Début des années 1990, des études scientifiques montrent avec insistance que les UVA produits par le soleil et combinés aux UVB et infrarouges pourraient entraîner le mélanome chez certaines populations à risque et notamment en cas d’exposition excessive pendant l’enfance. Le monde de la cosmétologie présente alors ses nouveaux produits solaires combinant des filtres anti UVB et UVA. Les campagnes de préventions qui sont menées un peu partout dans le monde commencent à amalgamer Soleil naturel et cabines de bronzage.

 

En France, en 1995 sous l’effet des campagnes anti-UVA le marché naissant du bronzage en cabine est chahuté. La règlementation de 1997 vient assainir le marché. Cette réglementation, la plus stricte au monde, met théoriquement fin à toute polémique scientifique puisque la puissance des rayons émis est limitée et les UV les plus nocifs sont filtrés. Le bronzage en cabine devient dès lors en France  beaucoup plus sécuritaire que l’exposition au soleil naturel.

 

Dans la foulée les laboratoires spécialistes des crèmes solaires ouvrent un nouveau marché avec l’autobronzant « pour être bronzé sans risque d’attraper un mélanome ou de voir sa peau vieillir de façon prématurée ! ».  Mais comment vendre ces produits difficiles à appliquer et donnant des résultats pour le moins médiocres : il faut continuer à diaboliser le soleil ! Plus récemment ces mêmes laboratoires ont introduit dans le marketing de leurs soins anti-âge des Indices de Protection 15 sur la plupart de leurs produits. Ainsi ce n’est plus à l’approche de l’été qu’on instille  la nécessité de fuir le soleil mais tout au long de l’année dans les publicités et sur les gondoles des supermarchés.

 

Pour autant chaque année, à l’approche de l’été, des dossiers « marronniers » réalisés par les media pour vendre des pages publicitaires vantant les mérites des crèmes solaires sont publiés.

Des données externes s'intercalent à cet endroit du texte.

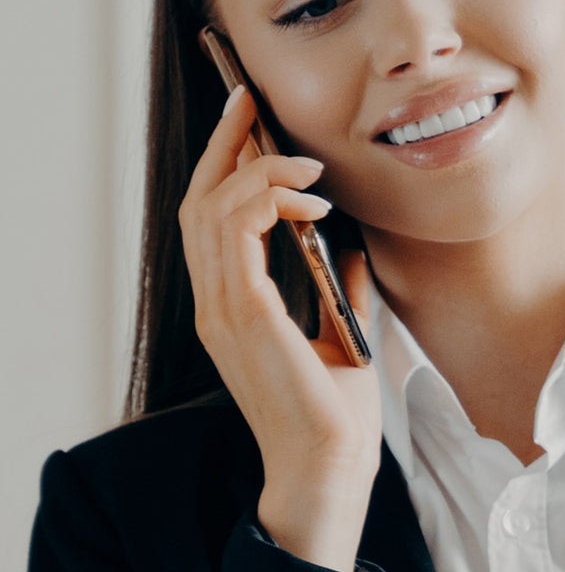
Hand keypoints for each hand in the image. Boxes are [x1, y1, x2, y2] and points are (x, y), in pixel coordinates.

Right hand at [178, 85, 382, 568]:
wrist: (330, 467)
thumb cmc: (335, 417)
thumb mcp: (341, 336)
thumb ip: (340, 290)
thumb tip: (355, 251)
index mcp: (231, 310)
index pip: (212, 221)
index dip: (225, 167)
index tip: (252, 125)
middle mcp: (216, 306)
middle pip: (201, 202)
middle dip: (226, 145)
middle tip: (252, 103)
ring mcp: (223, 310)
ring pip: (214, 209)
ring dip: (257, 171)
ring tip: (306, 166)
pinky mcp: (245, 315)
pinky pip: (238, 233)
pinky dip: (268, 202)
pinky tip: (310, 203)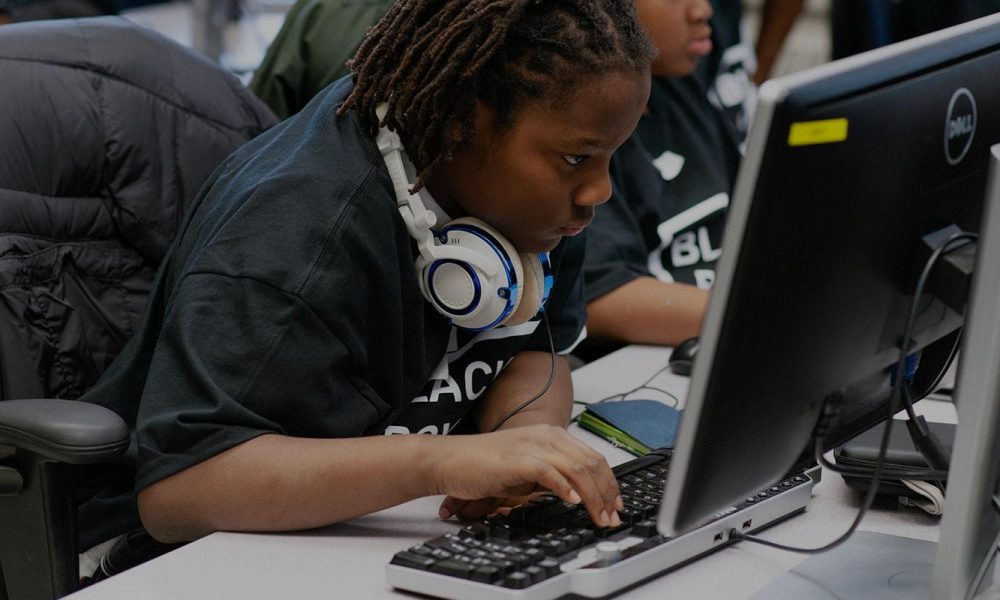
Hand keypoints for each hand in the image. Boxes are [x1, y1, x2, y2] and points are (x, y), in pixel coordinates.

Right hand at [431, 425, 623, 527]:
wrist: (451, 460)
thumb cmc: (485, 467)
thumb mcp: (527, 470)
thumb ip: (552, 475)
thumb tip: (578, 494)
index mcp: (551, 435)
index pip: (592, 457)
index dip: (609, 483)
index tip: (616, 505)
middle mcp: (546, 436)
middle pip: (590, 463)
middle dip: (607, 493)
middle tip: (612, 517)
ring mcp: (533, 445)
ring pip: (576, 468)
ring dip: (592, 496)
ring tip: (598, 516)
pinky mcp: (518, 459)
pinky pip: (550, 471)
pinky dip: (565, 487)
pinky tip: (573, 501)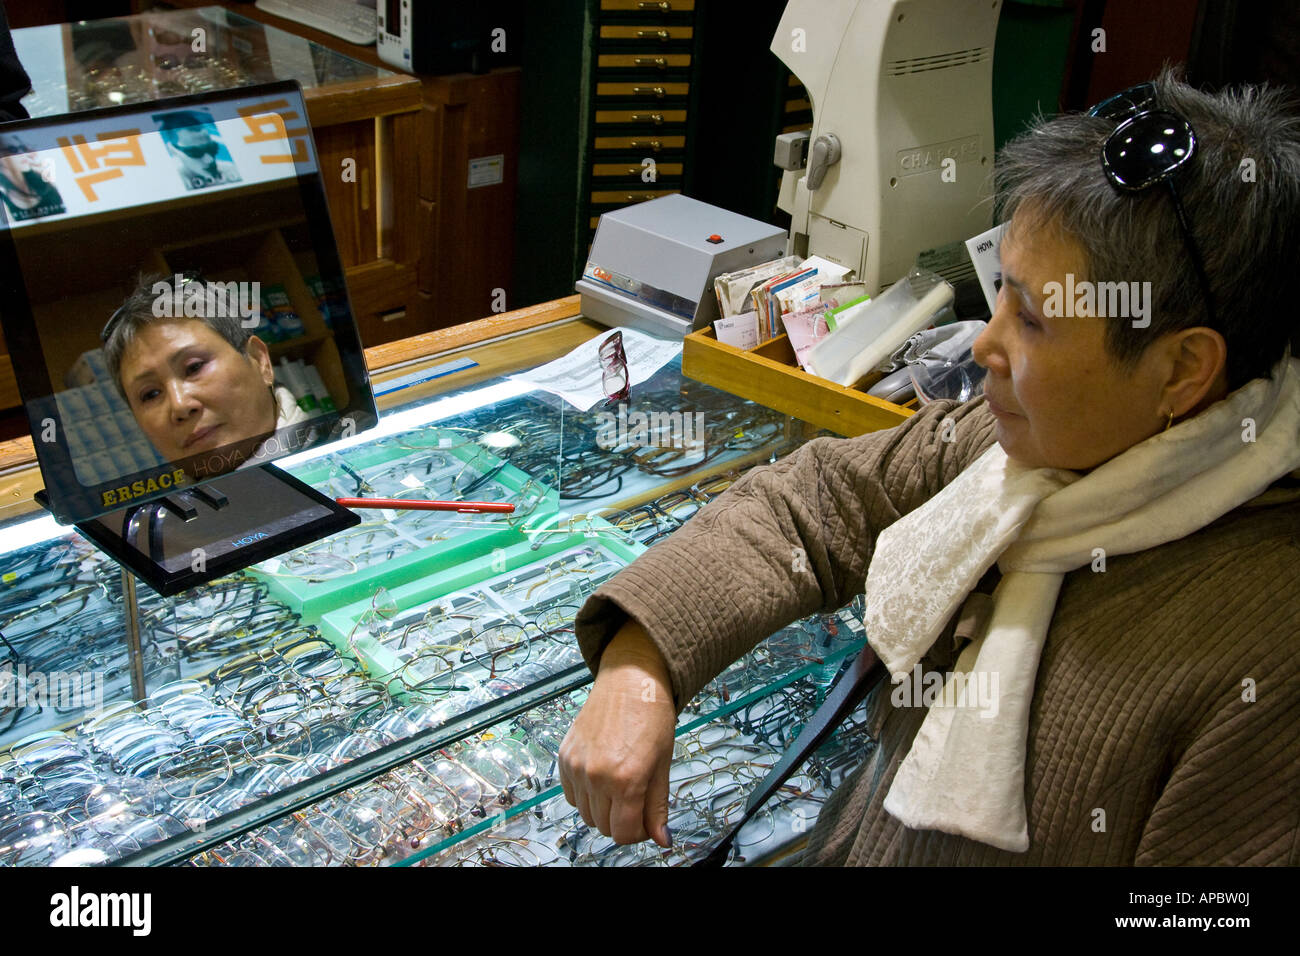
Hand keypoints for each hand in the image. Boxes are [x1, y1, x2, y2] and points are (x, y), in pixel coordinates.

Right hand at [558, 619, 676, 846]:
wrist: (630, 681)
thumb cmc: (651, 715)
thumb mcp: (663, 764)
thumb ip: (658, 806)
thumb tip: (662, 839)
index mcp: (626, 780)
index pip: (623, 834)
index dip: (637, 832)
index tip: (644, 821)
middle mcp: (596, 776)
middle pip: (603, 827)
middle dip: (621, 821)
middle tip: (635, 802)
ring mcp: (577, 766)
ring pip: (586, 814)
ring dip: (602, 809)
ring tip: (619, 786)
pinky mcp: (565, 757)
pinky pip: (571, 795)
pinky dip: (585, 794)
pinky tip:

Pour matérialiser les dangers du soleil  et  abuser le consommateur, qui ne comprendrait pas qu’on lui interdise l’accès aux plages ou encore aux terrasses de café ensoleillées, les cabines de bronzage sont stigmatisées. Et pourtant, dans son dernier rapport sur les UV, l’Agence Française de Sécurité Sanitaire Environnementale (AFSSE)  indique  « Il n’est pas possible de déterminer si les écrans solaires ont une activité protectrice contre les carcinomes baso-cellulaires ou les mélanomes cutanés. »

 

Cependant, aucune découverte scientifique n’a pu mettre en avant de lien réel entre UV en cabine et mélanome.